Cuando hablamos de Mario Vargas Llosa, es imposible no recordar su profunda relación con Mallorca. Desde 1967 hasta 2010, el autor peruano se dejó enamorar por los rincones de la isla, encontrando en Deià y Formentor sus refugios personales. Como bien cuenta M. Elena Vallés, fue Antoni Serra quien dio el primer paso en esta historia: «Fue en 1967, en las Aules de Poesia y Novel·la», rememora. Con cada visita a la librería Tous, donde conoció a figuras como Claribel Alegría o Carlos Barral, Vargas Llosa no solo compartía su talento literario; también dejaba huella en aquellos que tuvieron la suerte de cruzarse en su camino.

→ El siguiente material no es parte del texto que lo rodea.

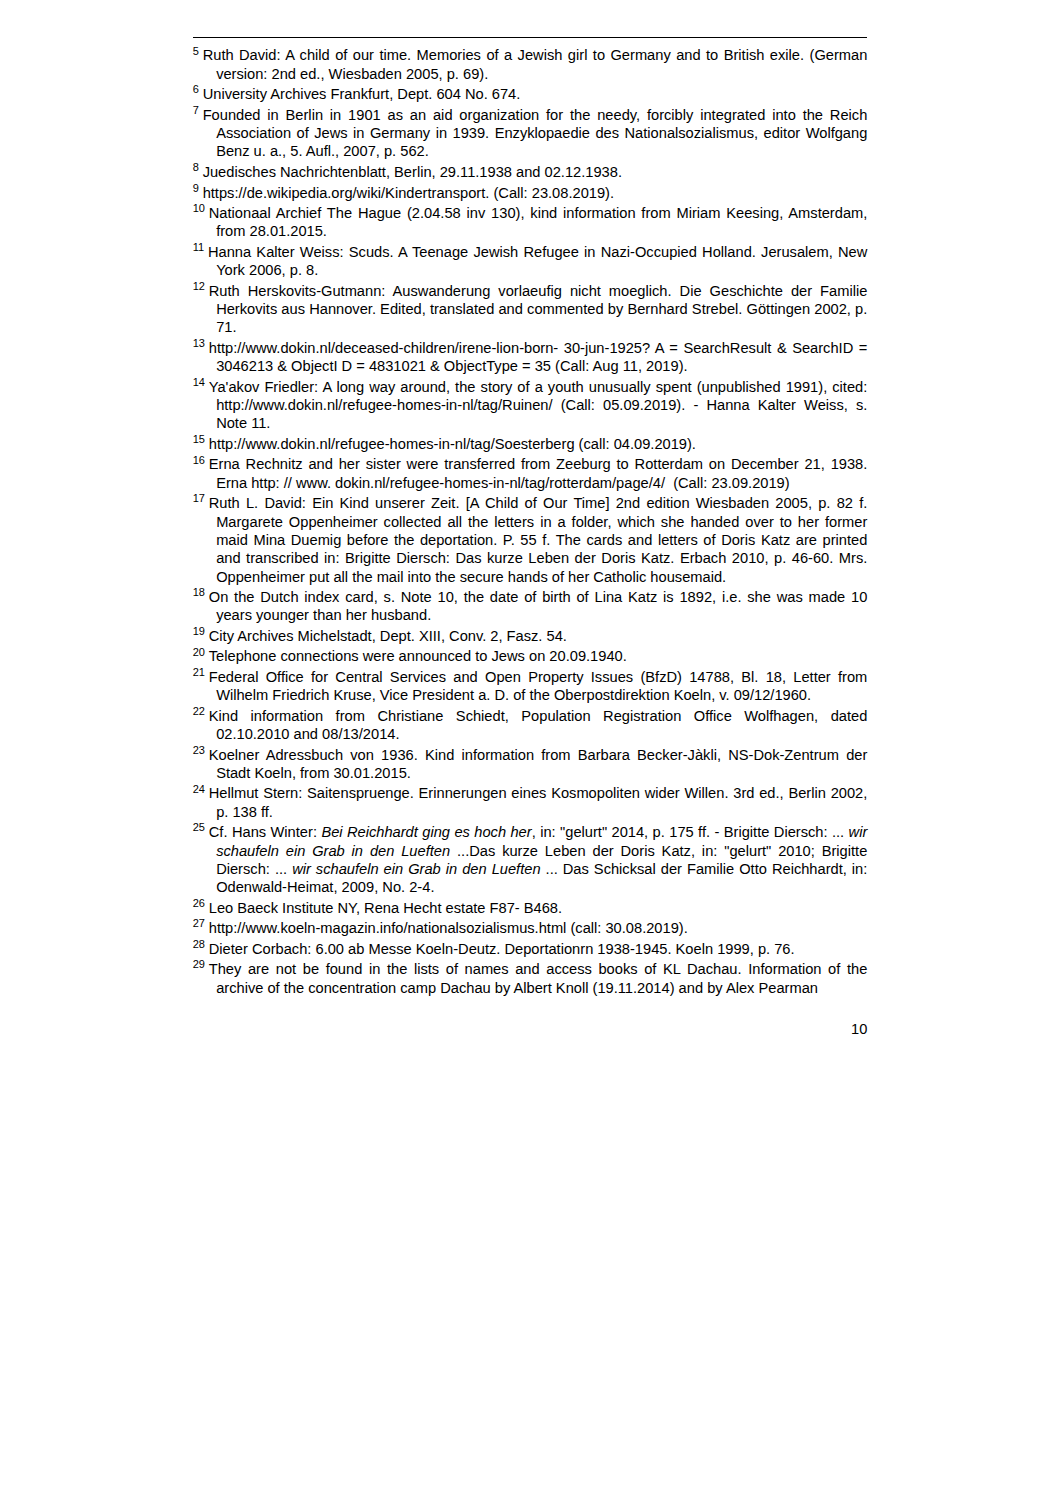5Ruth David: A child of our time. Memories of a Jewish girl to Germany and to British exile. (German version: 2nd ed., Wiesbaden 2005, p. 69).
6University Archives Frankfurt, Dept. 604 No. 674.
7Founded in Berlin in 1901 as an aid organization for the needy, forcibly integrated into the Reich Association of Jews in Germany in 1939. Enzyklopaedie des Nationalsozialismus, editor Wolfgang Benz u. a., 5. Aufl., 2007, p. 562.
8Juedisches Nachrichtenblatt, Berlin, 29.11.1938 and 02.12.1938.
9https://de.wikipedia.org/wiki/Kindertransport. (Call: 23.08.2019).
10Nationaal Archief The Hague (2.04.58 inv 130), kind information from Miriam Keesing, Amsterdam, from 28.01.2015.
11Hanna Kalter Weiss: Scuds. A Teenage Jewish Refugee in Nazi-Occupied Holland. Jerusalem, New York 2006, p. 8.
12Ruth Herskovits-Gutmann: Auswanderung vorlaeufig nicht moeglich. Die Geschichte der Familie Herkovits aus Hannover. Edited, translated and commented by Bernhard Strebel. Göttingen 2002, p. 71.
13http://www.dokin.nl/deceased-children/irene-lion-born- 30-jun-1925? A = SearchResult & SearchID = 3046213 & ObjectI D = 4831021 & ObjectType = 35 (Call: Aug 11, 2019).
14Ya'akov Friedler: A long way around, the story of a youth unusually spent (unpublished 1991), cited: http://www.dokin.nl/refugee-homes-in-nl/tag/Ruinen/ (Call: 05.09.2019). - Hanna Kalter Weiss, s. Note 11.
15http://www.dokin.nl/refugee-homes-in-nl/tag/Soesterberg (call: 04.09.2019).
16Erna Rechnitz and her sister were transferred from Zeeburg to Rotterdam on December 21, 1938. Erna http: // www. dokin.nl/refugee-homes-in-nl/tag/rotterdam/page/4/ (Call: 23.09.2019)
17Ruth L. David: Ein Kind unserer Zeit. [A Child of Our Time] 2nd edition Wiesbaden 2005, p. 82 f. Margarete Oppenheimer collected all the letters in a folder, which she handed over to her former maid Mina Duemig before the deportation. P. 55 f. The cards and letters of Doris Katz are printed and transcribed in: Brigitte Diersch: Das kurze Leben der Doris Katz. Erbach 2010, p. 46-60. Mrs. Oppenheimer put all the mail into the secure hands of her Catholic housemaid.
18On the Dutch index card, s. Note 10, the date of birth of Lina Katz is 1892, i.e. she was made 10 years younger than her husband.
19City Archives Michelstadt, Dept. XIII, Conv. 2, Fasz. 54.
20Telephone connections were announced to Jews on 20.09.1940.
21Federal Office for Central Services and Open Property Issues (BfzD) 14788, Bl. 18, Letter from Wilhelm Friedrich Kruse, Vice President a. D. of the Oberpostdirektion Koeln, v. 09/12/1960.
22Kind information from Christiane Schiedt, Population Registration Office Wolfhagen, dated 02.10.2010 and 08/13/2014.
23Koelner Adressbuch von 1936. Kind information from Barbara Becker-Jàkli, NS-Dok-Zentrum der Stadt Koeln, from 30.01.2015.
24Hellmut Stern: Saitenspruenge. Erinnerungen eines Kosmopoliten wider Willen. 3rd ed., Berlin 2002, p. 138 ff.
25Cf. Hans Winter: Bei Reichhardt ging es hoch her, in: "gelurt" 2014, p. 175 ff. - Brigitte Diersch: ... wir schaufeln ein Grab in den Lueften ...Das kurze Leben der Doris Katz, in: "gelurt" 2010; Brigitte Diersch: ... wir schaufeln ein Grab in den Lueften ... Das Schicksal der Familie Otto Reichhardt, in: Odenwald-Heimat, 2009, No. 2-4.
26Leo Baeck Institute NY, Rena Hecht estate F87- B468.
27http://www.koeln-magazin.info/nationalsozialismus.html (call: 30.08.2019).
28Dieter Corbach: 6.00 ab Messe Koeln-Deutz. Deportationrn 1938-1945. Koeln 1999, p. 76.
29They are not be found in the lists of names and access books of KL Dachau. Information of the archive of the concentration camp Dachau by Albert Knoll (19.11.2014) and by Alex Pearman
10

Un maestro lleno de carisma
Basilio Baltasar, presidente del jurado del Premio Formentor, recuerda cómo tuvo el privilegio de otorgarle el Premio a la Crítica Literaria durante su etapa al frente de la Fundación Bartolomé March. «Leer su ensayo sobre Flaubert es descubrir una mente brillante», asegura Baltasar. Y es que sus novelas son más que relatos; son parte del patrimonio cultural europeo. Sin duda, uno de sus mayores logros es La guerra del fin del mundo, una obra que explora las complejidades políticas y morales del ser humano.

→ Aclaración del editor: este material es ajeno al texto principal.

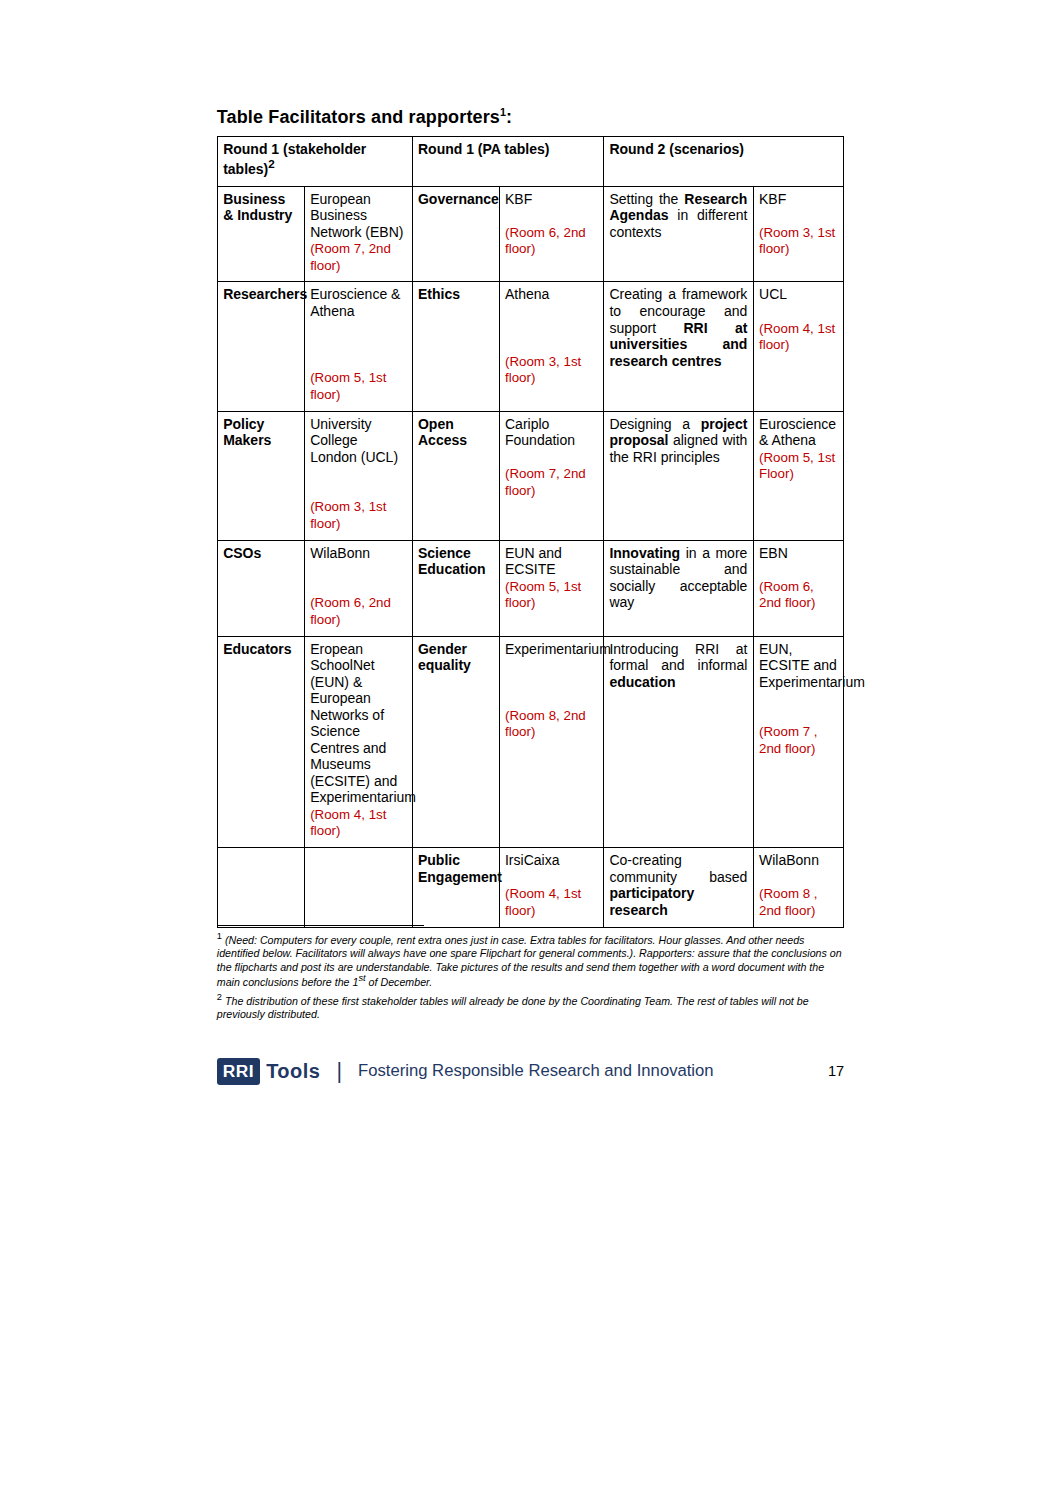Table Facilitators and rapporters1:
| Round 1 (stakeholder tables) 2 | Round 1 (PA tables) | Round 2 (scenarios) |
| Business & Industry | European Business Network (EBN) (Room 7, 2nd floor) | Governance | KBF (Room 6, 2nd floor) | Setting the Research Agendas in different contexts | KBF (Room 3, 1st floor) |
| Researchers | Euroscience & Athena (Room 5, 1st floor) | Ethics | Athena (Room 3, 1st floor) | Creating a framework to encourage and support RRI at universities and research centres | UCL (Room 4, 1st floor) |
| Policy Makers | University College London (UCL) (Room 3, 1st floor) | Open Access | Cariplo Foundation (Room 7, 2nd floor) | Designing a project proposal aligned with the RRI principles | Euroscience & Athena (Room 5, 1st Floor) |
| CSOs | WilaBonn (Room 6, 2nd floor) | Science Education | EUN and ECSITE (Room 5, 1st floor) | Innovating in a more sustainable and socially acceptable way | EBN (Room 6, 2nd floor) |
| Educators | Eropean SchoolNet (EUN) & European Networks of Science Centres and Museums (ECSITE) and Experimentarium (Room 4, 1st floor) | Gender equality | Experimentarium (Room 8, 2nd floor) | Introducing RRI at formal and informal education | EUN, ECSITE and Experimentarium (Room 7 , 2nd floor) |
| | | Public Engagement | IrsiCaixa (Room 4, 1st floor) | Co-creating community based participatory research | WilaBonn (Room 8 , 2nd floor) |
1 (Need: Computers for every couple, rent extra ones just in case. Extra tables for facilitators. Hour glasses. And other needs identified below. Facilitators will always have one spare Flipchart for general comments.). Rapporters: assure that the conclusions on the flipcharts and post its are understandable. Take pictures of the results and send them together with a word document with the main conclusions before the 1st of December.
2 The distribution of these first stakeholder tables will already be done by the Coordinating Team. The rest of tables will not be previously distributed.
RRI Tools | Fostering Responsible Research and Innovation
17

Más allá de su genialidad literaria, quienes lo conocieron destacan su simpatía y cercanía. Joan Punyet, miembro del patronato de la Fundació Miró Mallorca, señala con nostalgia que «Vargas Llosa enriquecía cualquier conversación». Un sentimiento compartido por Pep Pinya, quien evoca aquellas visitas a la galería Pelaires con cariño: «Era un placer escucharle; nunca se creía superior a nadie».
A pesar del tiempo transcurrido desde sus primeras lecturas —como La ciudad y los perros, que impactó a Neus Canyelles— todos coinciden en algo: Vargas Llosa dejó una marca indeleble en cada lector que se adentró en su mundo.
A medida que se acerca Sant Jordi, sus libros volverán a brillar entre los más vendidos. Aunque aún no hay homenajes previstos por parte del Gremi de Llibreters de Mallorca, nadie duda que el legado del Nobel sigue vivo entre nosotros.